The front-end felt too light on the racetrack, which suggests that it will be perfect to flick around through traffic and crowded streets. We haven't ridden it out on the roads, but judging by the way it handled the undulations out on the track, we can say that it can handle bad roads pretty well.
The motorcycle rides on a conventional telescopic suspension up front and a race-tuned monoshock at the rear from Showa. It is equipped with a 270mm petal disc up front and a 130mm petal disc at the rear. The brakes have sufficient feedback and offers adequate braking.
It also comes with supermoto ABS, which is in essence a single-channel ABS system. The BS-VI Apache 160 4V rides on superb ‘Remora' tyres from TVS Tyres. They are basically a larger version of the tyres on the TVS NTorq and anyone who has ridden that scooter can testify about how lovely these tyres are.
TVS is also offering a drum-brake variant which comes with a slimmer tyre and a drum brake at the rear.
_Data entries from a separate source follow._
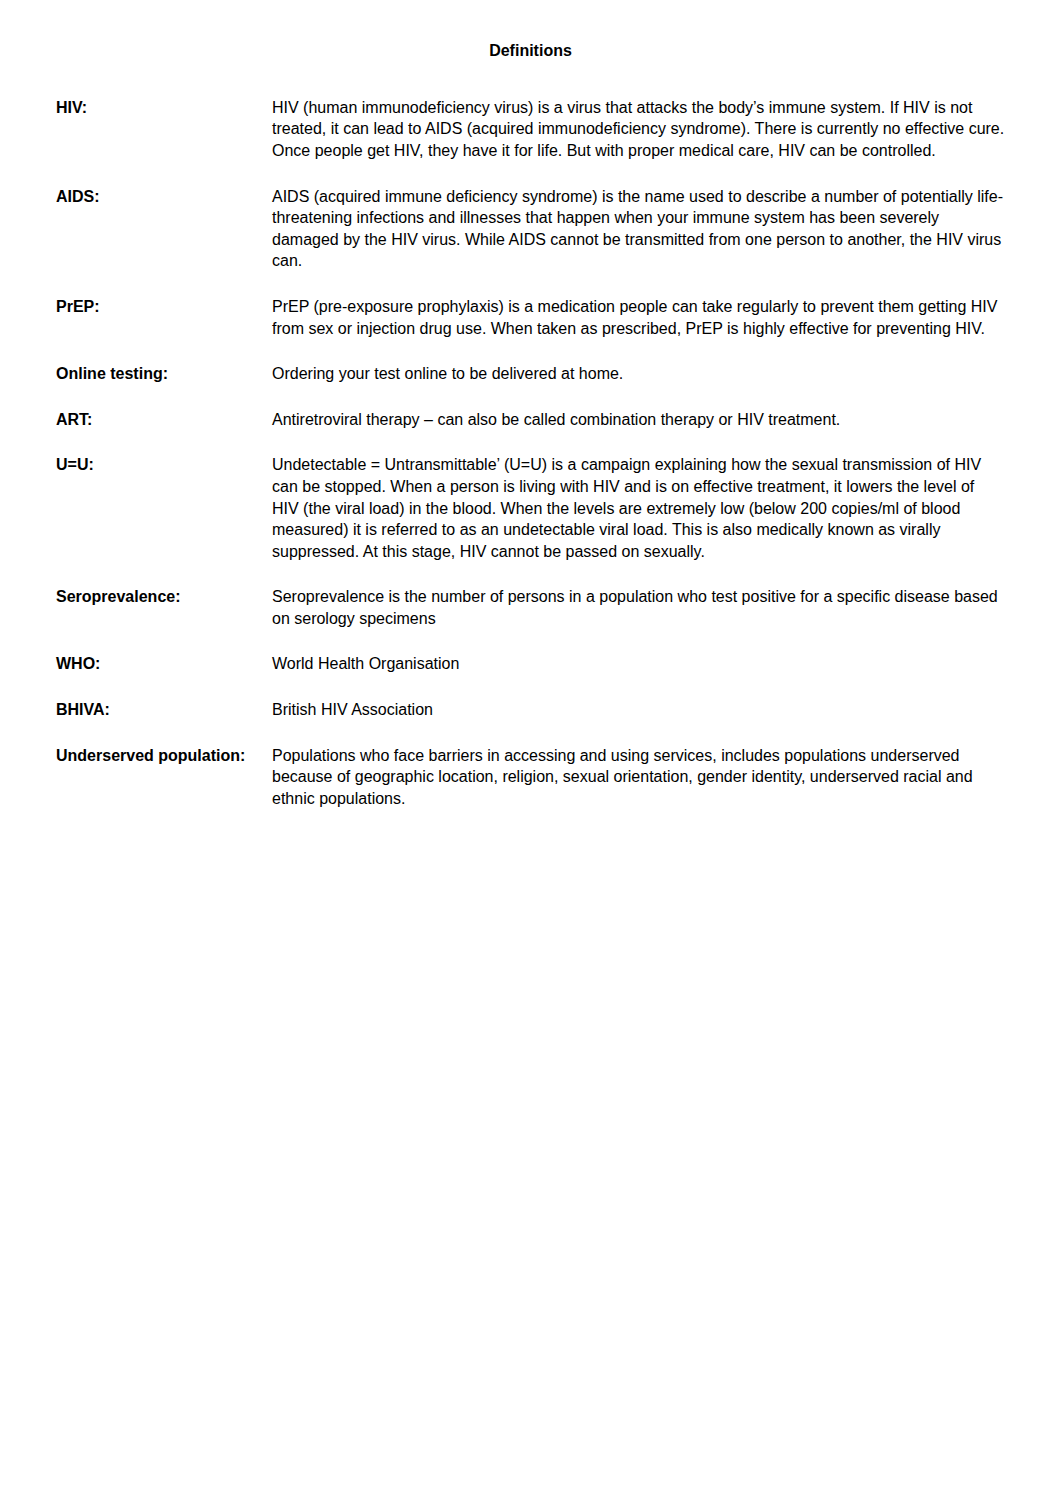Definitions
HIV:
HIV (human immunodeficiency virus) is a virus that attacks the body’s immune system. If HIV is not treated, it can lead to AIDS (acquired immunodeficiency syndrome). There is currently no effective cure. Once people get HIV, they have it for life. But with proper medical care, HIV can be controlled.
AIDS:
AIDS (acquired immune deficiency syndrome) is the name used to describe a number of potentially life-threatening infections and illnesses that happen when your immune system has been severely damaged by the HIV virus. While AIDS cannot be transmitted from one person to another, the HIV virus can.
PrEP:
PrEP (pre-exposure prophylaxis) is a medication people can take regularly to prevent them getting HIV from sex or injection drug use. When taken as prescribed, PrEP is highly effective for preventing HIV.
Online testing:
Ordering your test online to be delivered at home.
ART:
Antiretroviral therapy – can also be called combination therapy or HIV treatment.
U=U:
Undetectable = Untransmittable’ (U=U) is a campaign explaining how the sexual transmission of HIV can be stopped. When a person is living with HIV and is on effective treatment, it lowers the level of HIV (the viral load) in the blood. When the levels are extremely low (below 200 copies/ml of blood measured) it is referred to as an undetectable viral load. This is also medically known as virally suppressed. At this stage, HIV cannot be passed on sexually.
Seroprevalence:
Seroprevalence is the number of persons in a population who test positive for a specific disease based on serology specimens
WHO:
World Health Organisation
BHIVA:
British HIV Association
Underserved population:
Populations who face barriers in accessing and using services, includes populations underserved because of geographic location, religion, sexual orientation, gender identity, underserved racial and ethnic populations.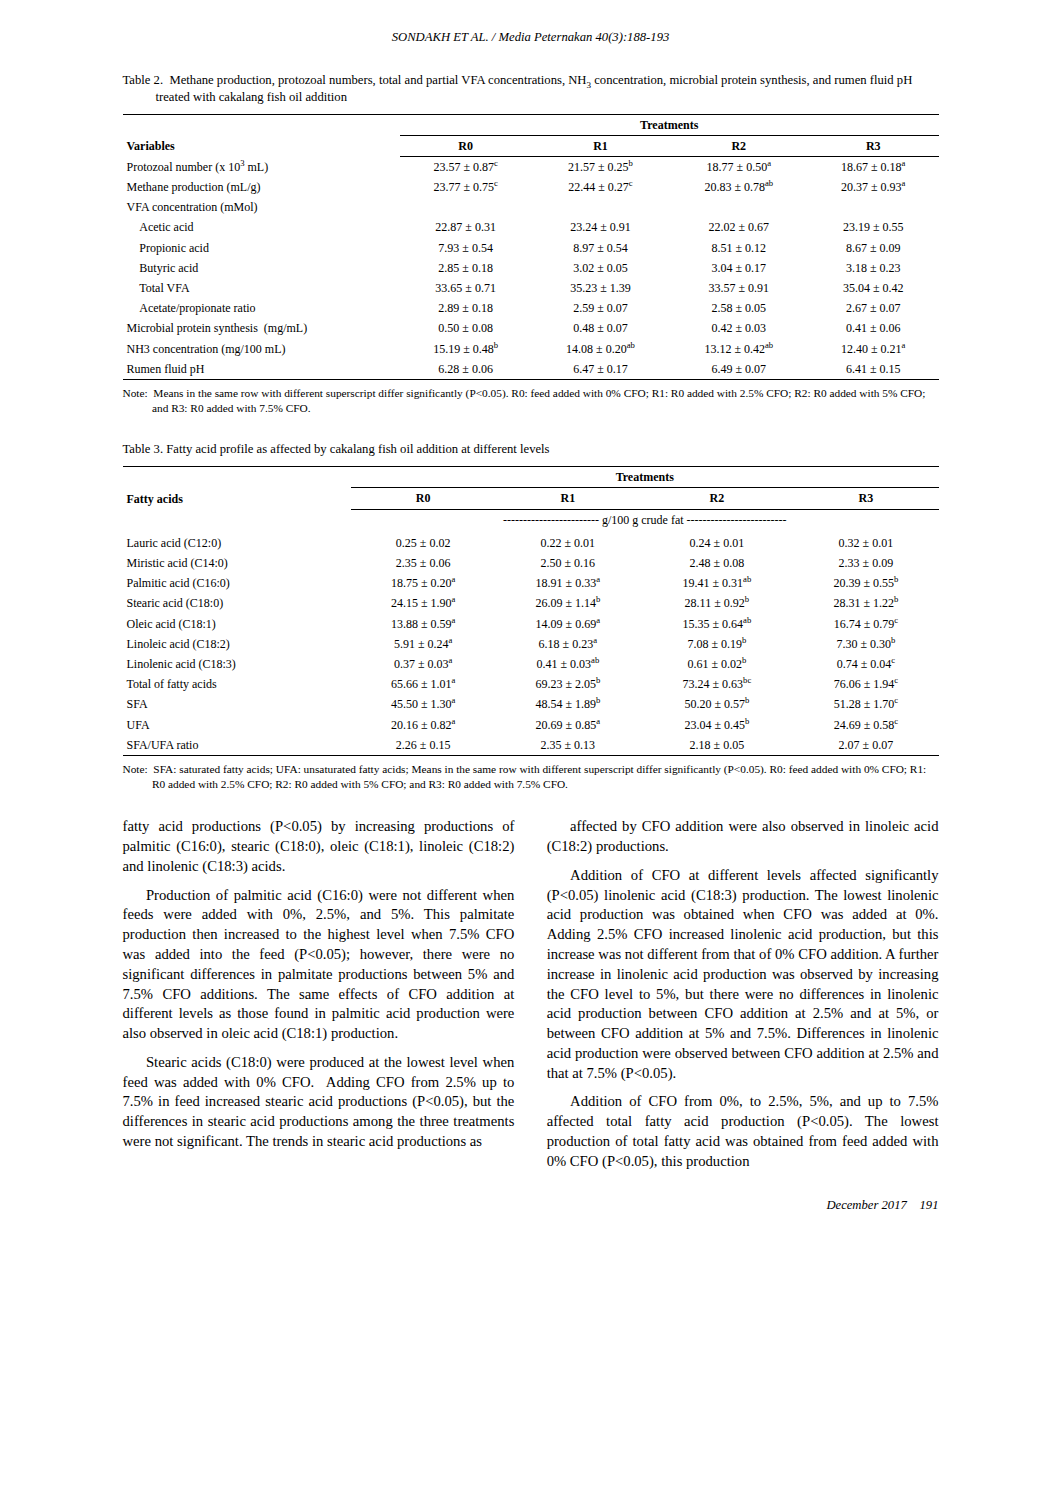SONDAKH ET AL. / Media Peternakan 40(3):188-193
Table 2. Methane production, protozoal numbers, total and partial VFA concentrations, NH3 concentration, microbial protein synthesis, and rumen fluid pH treated with cakalang fish oil addition
| Variables | Treatments |
| --- | --- |
| R0 | R1 | R2 | R3 |
| Protozoal number (x 10 3 mL) | 23.57 ± 0.87 c | 21.57 ± 0.25 b | 18.77 ± 0.50 a | 18.67 ± 0.18 a |
| Methane production (mL/g) | 23.77 ± 0.75 c | 22.44 ± 0.27 c | 20.83 ± 0.78 ab | 20.37 ± 0.93 a |
| VFA concentration (mMol) | | | | |
| Acetic acid | 22.87 ± 0.31 | 23.24 ± 0.91 | 22.02 ± 0.67 | 23.19 ± 0.55 |
| Propionic acid | 7.93 ± 0.54 | 8.97 ± 0.54 | 8.51 ± 0.12 | 8.67 ± 0.09 |
| Butyric acid | 2.85 ± 0.18 | 3.02 ± 0.05 | 3.04 ± 0.17 | 3.18 ± 0.23 |
| Total VFA | 33.65 ± 0.71 | 35.23 ± 1.39 | 33.57 ± 0.91 | 35.04 ± 0.42 |
| Acetate/propionate ratio | 2.89 ± 0.18 | 2.59 ± 0.07 | 2.58 ± 0.05 | 2.67 ± 0.07 |
| Microbial protein synthesis (mg/mL) | 0.50 ± 0.08 | 0.48 ± 0.07 | 0.42 ± 0.03 | 0.41 ± 0.06 |
| NH3 concentration (mg/100 mL) | 15.19 ± 0.48 b | 14.08 ± 0.20 ab | 13.12 ± 0.42 ab | 12.40 ± 0.21 a |
| Rumen fluid pH | 6.28 ± 0.06 | 6.47 ± 0.17 | 6.49 ± 0.07 | 6.41 ± 0.15 |
Note: Means in the same row with different superscript differ significantly (P<0.05). R0: feed added with 0% CFO; R1: R0 added with 2.5% CFO; R2: R0 added with 5% CFO; and R3: R0 added with 7.5% CFO.
Table 3. Fatty acid profile as affected by cakalang fish oil addition at different levels
| Fatty acids | Treatments |
| --- | --- |
| R0 | R1 | R2 | R3 |
| | ------------------------ g/100 g crude fat ------------------------- |
| Lauric acid (C12:0) | 0.25 ± 0.02 | 0.22 ± 0.01 | 0.24 ± 0.01 | 0.32 ± 0.01 |
| Miristic acid (C14:0) | 2.35 ± 0.06 | 2.50 ± 0.16 | 2.48 ± 0.08 | 2.33 ± 0.09 |
| Palmitic acid (C16:0) | 18.75 ± 0.20 a | 18.91 ± 0.33 a | 19.41 ± 0.31 ab | 20.39 ± 0.55 b |
| Stearic acid (C18:0) | 24.15 ± 1.90 a | 26.09 ± 1.14 b | 28.11 ± 0.92 b | 28.31 ± 1.22 b |
| Oleic acid (C18:1) | 13.88 ± 0.59 a | 14.09 ± 0.69 a | 15.35 ± 0.64 ab | 16.74 ± 0.79 c |
| Linoleic acid (C18:2) | 5.91 ± 0.24 a | 6.18 ± 0.23 a | 7.08 ± 0.19 b | 7.30 ± 0.30 b |
| Linolenic acid (C18:3) | 0.37 ± 0.03 a | 0.41 ± 0.03 ab | 0.61 ± 0.02 b | 0.74 ± 0.04 c |
| Total of fatty acids | 65.66 ± 1.01 a | 69.23 ± 2.05 b | 73.24 ± 0.63 bc | 76.06 ± 1.94 c |
| SFA | 45.50 ± 1.30 a | 48.54 ± 1.89 b | 50.20 ± 0.57 b | 51.28 ± 1.70 c |
| UFA | 20.16 ± 0.82 a | 20.69 ± 0.85 a | 23.04 ± 0.45 b | 24.69 ± 0.58 c |
| SFA/UFA ratio | 2.26 ± 0.15 | 2.35 ± 0.13 | 2.18 ± 0.05 | 2.07 ± 0.07 |
Note: SFA: saturated fatty acids; UFA: unsaturated fatty acids; Means in the same row with different superscript differ significantly (P<0.05). R0: feed added with 0% CFO; R1: R0 added with 2.5% CFO; R2: R0 added with 5% CFO; and R3: R0 added with 7.5% CFO.
fatty acid productions (P<0.05) by increasing productions of palmitic (C16:0), stearic (C18:0), oleic (C18:1), linoleic (C18:2) and linolenic (C18:3) acids.
Production of palmitic acid (C16:0) were not different when feeds were added with 0%, 2.5%, and 5%. This palmitate production then increased to the highest level when 7.5% CFO was added into the feed (P<0.05); however, there were no significant differences in palmitate productions between 5% and 7.5% CFO additions. The same effects of CFO addition at different levels as those found in palmitic acid production were also observed in oleic acid (C18:1) production.
Stearic acids (C18:0) were produced at the lowest level when feed was added with 0% CFO. Adding CFO from 2.5% up to 7.5% in feed increased stearic acid productions (P<0.05), but the differences in stearic acid productions among the three treatments were not significant. The trends in stearic acid productions as
affected by CFO addition were also observed in linoleic acid (C18:2) productions.
Addition of CFO at different levels affected significantly (P<0.05) linolenic acid (C18:3) production. The lowest linolenic acid production was obtained when CFO was added at 0%. Adding 2.5% CFO increased linolenic acid production, but this increase was not different from that of 0% CFO addition. A further increase in linolenic acid production was observed by increasing the CFO level to 5%, but there were no differences in linolenic acid production between CFO addition at 2.5% and at 5%, or between CFO addition at 5% and 7.5%. Differences in linolenic acid production were observed between CFO addition at 2.5% and that at 7.5% (P<0.05).
Addition of CFO from 0%, to 2.5%, 5%, and up to 7.5% affected total fatty acid production (P<0.05). The lowest production of total fatty acid was obtained from feed added with 0% CFO (P<0.05), this production
December 2017 191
We haven't ridden it and hence cannot comment on its braking, but it will surely have a significantly lesser braking prowess.
One of the most important new features being offered on the TVS Apache RTR is the LED headlamp with LED DRLs. It also comes with the new Race-Tuned Fuel-Injection system, Glide Through Technology, Supermoto ABS, LCD instrumentation, etc.
The LCD instrument console is capable of recording the fastest 0-60km/h time and the highest top-speed achieved on the motorcycle.
The TVS Apache RTR 160 4V is a fairly new motorcycle and didn't really require an upgrade. If it were not for the upcoming BS-VI regulations, the motorcycle would have remained untouched maybe until 2021 or the end of 2020.
Well, since TVS had to roll out the BS-VI update, the company has decided to do it the proper way. It not only gets a cleaner engine, but also a few new features and a slight redesign. The engine is smooth and throttle response is better.
Though the output figures suggest a slight drop in performance compared to the outgoing model, we couldn't really feel it out on the track and that makes it a winner for us.